We use multi-reference multi-root singles and doubles CI, usually termed MRD-CI, to give an interpretation of all low-energy states, for each symmetry, in both the singlet and triplet manifolds. Re-assignment of UV-photoelectron spectra without recourse to Koopmans' type or other ground state approaches follows naturally as part of these studies. When the MRD-CI strategy is applied to these problems, a set of reference configurations (which may total ~200), from which all single and double excitations are to be derived, is set up. The programme sets up a matrix of all the configurations and diagonalises the corresponding energy matrix; the lowest set of energy solutions and the excited state dipole moments, provide the interpretation of the spectra. A development of this is that of using state averaging techniques; it is possible to determine the equilibrium structures for many of these excited states.

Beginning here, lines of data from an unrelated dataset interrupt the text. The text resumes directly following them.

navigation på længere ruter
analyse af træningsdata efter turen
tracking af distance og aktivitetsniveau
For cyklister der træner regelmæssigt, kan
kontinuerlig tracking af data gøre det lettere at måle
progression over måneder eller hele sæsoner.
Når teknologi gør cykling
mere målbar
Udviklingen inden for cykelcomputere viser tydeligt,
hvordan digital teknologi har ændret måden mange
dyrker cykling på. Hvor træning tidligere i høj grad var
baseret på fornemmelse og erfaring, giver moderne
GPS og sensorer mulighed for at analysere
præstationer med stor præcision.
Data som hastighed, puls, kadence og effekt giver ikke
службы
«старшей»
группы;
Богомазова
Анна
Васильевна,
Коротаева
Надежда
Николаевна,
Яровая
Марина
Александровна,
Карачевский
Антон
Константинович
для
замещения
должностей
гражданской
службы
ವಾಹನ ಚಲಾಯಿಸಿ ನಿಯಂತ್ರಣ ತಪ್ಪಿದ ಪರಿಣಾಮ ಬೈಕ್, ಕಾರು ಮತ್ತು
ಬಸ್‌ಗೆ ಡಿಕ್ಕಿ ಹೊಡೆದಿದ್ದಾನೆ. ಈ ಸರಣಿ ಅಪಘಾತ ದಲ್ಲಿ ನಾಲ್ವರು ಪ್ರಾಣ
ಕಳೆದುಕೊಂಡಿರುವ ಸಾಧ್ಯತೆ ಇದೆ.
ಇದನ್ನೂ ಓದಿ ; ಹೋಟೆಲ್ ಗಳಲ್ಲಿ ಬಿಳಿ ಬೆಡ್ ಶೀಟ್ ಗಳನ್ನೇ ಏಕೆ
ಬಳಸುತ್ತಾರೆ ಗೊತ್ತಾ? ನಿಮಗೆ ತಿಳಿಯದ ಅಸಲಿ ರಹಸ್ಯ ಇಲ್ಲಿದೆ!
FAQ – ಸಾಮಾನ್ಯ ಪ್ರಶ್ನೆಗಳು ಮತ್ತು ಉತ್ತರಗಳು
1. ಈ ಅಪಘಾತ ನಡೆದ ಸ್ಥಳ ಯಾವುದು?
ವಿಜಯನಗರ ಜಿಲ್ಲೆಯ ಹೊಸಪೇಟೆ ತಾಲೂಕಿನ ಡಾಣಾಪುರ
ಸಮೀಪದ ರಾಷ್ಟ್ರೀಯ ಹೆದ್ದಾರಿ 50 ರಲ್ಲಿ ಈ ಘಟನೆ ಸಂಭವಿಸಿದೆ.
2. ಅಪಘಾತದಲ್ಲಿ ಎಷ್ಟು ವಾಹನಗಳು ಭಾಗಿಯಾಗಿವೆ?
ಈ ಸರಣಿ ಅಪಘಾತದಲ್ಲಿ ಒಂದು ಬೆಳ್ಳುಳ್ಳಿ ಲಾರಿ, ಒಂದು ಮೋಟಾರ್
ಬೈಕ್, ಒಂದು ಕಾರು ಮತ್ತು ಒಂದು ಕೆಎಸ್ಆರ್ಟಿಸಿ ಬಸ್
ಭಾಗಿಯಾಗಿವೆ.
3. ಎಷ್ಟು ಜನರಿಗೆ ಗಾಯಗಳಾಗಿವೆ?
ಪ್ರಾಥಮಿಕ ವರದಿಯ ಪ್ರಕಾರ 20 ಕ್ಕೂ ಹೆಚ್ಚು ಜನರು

2. Interpretation of NQR and microwave spectral Quadrupole Coupling Constants

Almost all elements of the Periodic Table have one or more quadrupolar isotopes. In molecules, such nuclei yield quadrupole coupling constants (QCC) as part of the electronic structure. Microwave spectroscopy (MW) provides the best method of investigating these QCC. In principal, all data concerning sign, direction and magnitude can be evaluated from the spectra. However, in practice, much of this data is not fully determined owing to insufficient combinations of isotopic substitution data, and sheer complexity of the spectra. Similarly, in the solid state, nuclear quadrupole resonance gives magnitudes of coupling constants, but no sign or direction for each element!! The use of high-level ab initio calculations provides such an interpretation. Such calculations may be either molecular, cluster or lattice in type, depending on the system. Our recent studies cover a range of common isotopes, including: l4N, l0,11B, 33S, 17O and halogen (Cl, Br and I).

Publications

  1. The electronic states of pyridine-N-oxide studied by VUV photoabsorption and ab initio configuration interaction computations , M. H. Palmer, S. Vronning Hoffmann, N. Jones, E. Smith, and D. Lichtenberger, J. Chem. Phys. 138 (2013) 214317-1 to 214317-10.
  2. The electronic states of 1,2,4-triazoles: a study of 1H- and 1-methyl-1,2,4-triazole by VUV photoabsorption and UV photoelectron spectroscopy and a comparison with ab initio configuration interaction computations, M. H. Palmer, P. J. Camp, S. Vronning Hoffmann, N. C. Jones, A. R. Head, D. L. Lichtenberger, J. Chem. Phys. 136, (2012) 094310-1 to 094310-11
  3. The electronic states of 1,2,3-triazole studied by vacuum UV photoabsorption and UV photoelectron spectroscopy, and a comparison with ab initio configuration interaction methods,  M. H. Palmer, S. Hoffmann, N. Jones, A. Head, D. Lichtenberger, J. Chem. Phys., 134, (2011), 084309-1 to 084309-13
  4. “Experimental and theoretical molecular and electronic structures of the N-oxides of pyridazine, pyrimidine and pyrazine", R. A. Aitken, B. Fodi, M. H. Palmer, A. M. Z. Slawina and Jing Yang, Tetrahedron 68 (2012) 5845-5851
  5. The electronic states of 1,2,5-oxadiazole studied by VUV absorption spectroscopy and CI, CCSD(T) and DFT methods, M.H. Palmer, Chemical Physics 360 (2009) 150-161
  6. Comparison of theoretical and experimental studies of infrared and microwave spectral data for 5- and 6-membered ring heterocycles. The rotation constants, centrifugal distortion and vibration-rotation constants. M. H. Palmer, R. Larsen, F. Hegelund, J. Molec. Spectrosc., 252 (2008) 60-71.